Il faut fumer Zola !

Romain Delorme, bien infiltré dans les milieux nationalistes a vécu Fort Chabrol de l’intérieur. D’où la truculence du récit qu’il en fait, dans les détails. Un peu plus tard, il rencontre un certain Buronfosse. Ce dernier avait lâché une phrase qui, à défaut de m’inquiéter, n’avait pas manqué de m’intriguer. « Voilà que le ‟Doux Géant” se prend pour l’Italianasse ! »

Le ‟Doux Géant”, c’est Guérin, emprisonné à Clairvaux. Il décline. On découvre que des émanations de gaz de carbone s’infiltrent depuis les cuisines de la prison situées en dessous de sa cellule.

L’Italianasse, c’est Zola.
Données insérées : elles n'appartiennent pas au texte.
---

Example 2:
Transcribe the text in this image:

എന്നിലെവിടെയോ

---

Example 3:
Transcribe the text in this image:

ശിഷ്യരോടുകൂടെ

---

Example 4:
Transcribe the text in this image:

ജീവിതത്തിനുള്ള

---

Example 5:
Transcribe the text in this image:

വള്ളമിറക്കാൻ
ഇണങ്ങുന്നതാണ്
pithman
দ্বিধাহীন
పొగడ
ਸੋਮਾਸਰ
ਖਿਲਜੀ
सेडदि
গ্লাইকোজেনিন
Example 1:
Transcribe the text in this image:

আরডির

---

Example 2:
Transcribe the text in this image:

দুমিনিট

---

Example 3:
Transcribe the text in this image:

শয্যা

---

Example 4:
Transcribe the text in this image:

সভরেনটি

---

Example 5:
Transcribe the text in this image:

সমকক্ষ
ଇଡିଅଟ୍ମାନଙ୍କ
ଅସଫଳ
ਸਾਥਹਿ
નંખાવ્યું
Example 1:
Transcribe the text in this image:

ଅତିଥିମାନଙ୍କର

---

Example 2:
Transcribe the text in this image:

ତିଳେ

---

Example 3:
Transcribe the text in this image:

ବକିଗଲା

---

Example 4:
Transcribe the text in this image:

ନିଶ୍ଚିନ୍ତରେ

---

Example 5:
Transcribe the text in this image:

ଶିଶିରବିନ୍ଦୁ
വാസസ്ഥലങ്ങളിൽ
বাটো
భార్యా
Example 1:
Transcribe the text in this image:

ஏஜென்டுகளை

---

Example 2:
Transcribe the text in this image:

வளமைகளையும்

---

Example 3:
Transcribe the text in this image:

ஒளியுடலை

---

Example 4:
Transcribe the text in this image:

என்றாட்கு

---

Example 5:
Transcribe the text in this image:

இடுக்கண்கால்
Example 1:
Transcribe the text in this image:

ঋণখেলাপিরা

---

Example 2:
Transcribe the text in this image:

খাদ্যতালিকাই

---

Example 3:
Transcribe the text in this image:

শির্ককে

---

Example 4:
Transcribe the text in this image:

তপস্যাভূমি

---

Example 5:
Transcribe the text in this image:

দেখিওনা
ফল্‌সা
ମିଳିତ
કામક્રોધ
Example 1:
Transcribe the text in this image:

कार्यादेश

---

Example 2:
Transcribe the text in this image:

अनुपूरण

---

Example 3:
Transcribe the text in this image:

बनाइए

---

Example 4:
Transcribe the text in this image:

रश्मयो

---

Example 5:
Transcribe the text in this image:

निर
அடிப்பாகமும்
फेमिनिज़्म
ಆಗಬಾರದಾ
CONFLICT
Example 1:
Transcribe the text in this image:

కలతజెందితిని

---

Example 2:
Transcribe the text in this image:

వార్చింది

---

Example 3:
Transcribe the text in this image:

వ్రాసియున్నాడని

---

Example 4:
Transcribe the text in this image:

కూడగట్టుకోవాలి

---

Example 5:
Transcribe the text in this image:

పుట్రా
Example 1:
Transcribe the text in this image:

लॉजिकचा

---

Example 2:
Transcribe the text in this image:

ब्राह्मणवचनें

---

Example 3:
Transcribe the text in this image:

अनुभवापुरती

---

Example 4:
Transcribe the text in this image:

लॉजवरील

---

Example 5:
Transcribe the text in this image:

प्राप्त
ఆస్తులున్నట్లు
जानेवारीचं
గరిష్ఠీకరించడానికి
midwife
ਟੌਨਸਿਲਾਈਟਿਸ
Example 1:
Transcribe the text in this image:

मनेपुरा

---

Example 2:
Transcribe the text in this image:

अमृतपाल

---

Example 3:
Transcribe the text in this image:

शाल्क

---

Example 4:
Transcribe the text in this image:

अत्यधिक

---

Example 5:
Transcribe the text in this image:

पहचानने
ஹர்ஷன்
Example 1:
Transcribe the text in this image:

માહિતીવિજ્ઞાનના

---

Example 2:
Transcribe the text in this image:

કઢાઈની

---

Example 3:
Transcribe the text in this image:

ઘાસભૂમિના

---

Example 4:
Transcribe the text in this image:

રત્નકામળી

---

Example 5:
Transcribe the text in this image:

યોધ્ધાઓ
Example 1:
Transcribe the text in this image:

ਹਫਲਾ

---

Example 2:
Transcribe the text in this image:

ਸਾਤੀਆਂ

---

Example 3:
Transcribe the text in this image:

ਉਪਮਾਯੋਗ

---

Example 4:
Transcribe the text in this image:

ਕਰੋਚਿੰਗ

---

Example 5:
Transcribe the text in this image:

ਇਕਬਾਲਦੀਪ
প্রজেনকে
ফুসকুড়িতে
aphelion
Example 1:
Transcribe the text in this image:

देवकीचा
Que ses détracteurs, des gens raffinés, on a pu le constater, on le constatera encore plus loin, appellent aussi, l’insulteur de la France, le métèque vénitien ou le bâtard vénitien.

L’auteur de J’accuse n’en a pas fini avec les antisémites. La Libre parole et La Croix

ont lancé un appel à souscrire pour la veuve du colonel Henry, suicidé. Une incitation pure et simple au meurtre. Vingt-cinq mille souscripteurs, des milliers de lettres signées de noms authentiques ou de pseudonymes vengeurs, militaires, prêtres, notables, aristocrates parisiens, petits-bourgeois de province rivalisent dans l’abjection. Elles visent Dreyfus, Labori, les juifs en général. Et Zola. L’une d’elle, effroyable, qui émane de « bons Français lorrains », propose d’en finir une bonne fois pour toutes avec la juiverie en « jetant tous les youpins, les youpines et les youpinots de Baccarat dans les immenses fours de la cristallerie »…

À Paris, de nos jours, en juillet 2013, le cri Mort aux Juifs ! a de nouveau été entendu. Des actes de mort avaient précédé, d’autres actes ont suivi.

Delorme sait que Zola a été assassiné par Buronfosse, qui a obturé la cheminée de la maison de l’écrivain à Médan. Il donne tous les détails de l’opération dans ses mémoires.

Andrieux, encore lui, le convainc de ne pas les rendre publics, au nom de la raison d’état. Il ne faudrait pas qu’une affaire Zola succède à l’affaire Dreyfus.

En 1907, j’ai été convoqué dans le bureau du président du Conseil, ministre de l’Intérieur, Georges Clemenceau. J’en suis ressorti une heure plus tard, commissaire d’une des douze Brigades régionales de police mobile fraîchement créées. On ne les appelait pas encore Brigades du Tigre, mais cela ne tarderait pas…

Paris, 3 octobre 1945

Je m’appelle Augustine Tillier…

Je suis la fille de Romain Delorme…

Dans moins d’une heure, j’ai rendez vous avec un homme dont je n’ai appris qu’il y a peu qu’il est le fils naturel de ce Louis Andrieux qui joua un rôle si important, néfaste ou bénéfique au gré des circonstances, dans la vie de mon père.

L’homme qu’Augustine va rencontrer, c’est Louis Aragon.

Il a témoigné d’un intérêt sincère lorsque j’ai évoqué le manuscrit de mon père et m’a conviée à dîner au Moulin de Saint-Arnould en sa compagnie et celle d’Elsa Triolet…

Augustine se souvient du 3 octobre 1940. Elle dîne avec son père, qu’une nouvelle donnée à la radio va tuer.

Car ce qui allait suivre, qu’aucun effet d’éloquence ne venait souligner, n’était rien moins qu’une démonstration glaçante d’une monstruosité en marche. L’annonce quasi technique d’une nouvelle loi, après tant d’autres en ce moment où Vichy remodelait à l’envie la Constitution de la France. Signée du maréchal Pétain et de Pierre Laval, son texte intégral figurerait au Journal officiel du 18 octobre…

« Ça ne finira donc jamais… »

Les mots tombaient, parfaitement articulés, tranchants comme une hache…

« Loi portant sur le statut des juifs… »

[…]

J’ai vu mon père blêmir, […]

J’ai néanmoins réussi à discerner ses derniers mots…

« Ça ne finira donc jamais… »

Merci à Roger Martin d’ouvrir grand les portes sur cette partie de notre passé collectif, après nous avoir ouvert les portes d’un passé plus proche encore dans son roman Dernier convoi pour Buchenwald.

Roger Martin, à la suite de son engagement sans faille contre l’extrême droite a été plusieurs fois menacé.

Zola est mort, assassiné, à la suite de son engagement sans faille en faveur de Dreyfus.

Il est des moments où écrire est un acte politique qui n’est pas sans danger.

Et la prédiction de Brecht, au final de La Résistible Ascension d'Arturo Ui, est toujours d’actualité.

Le ventre est encore fécond, d'où a surgi la bête immonde.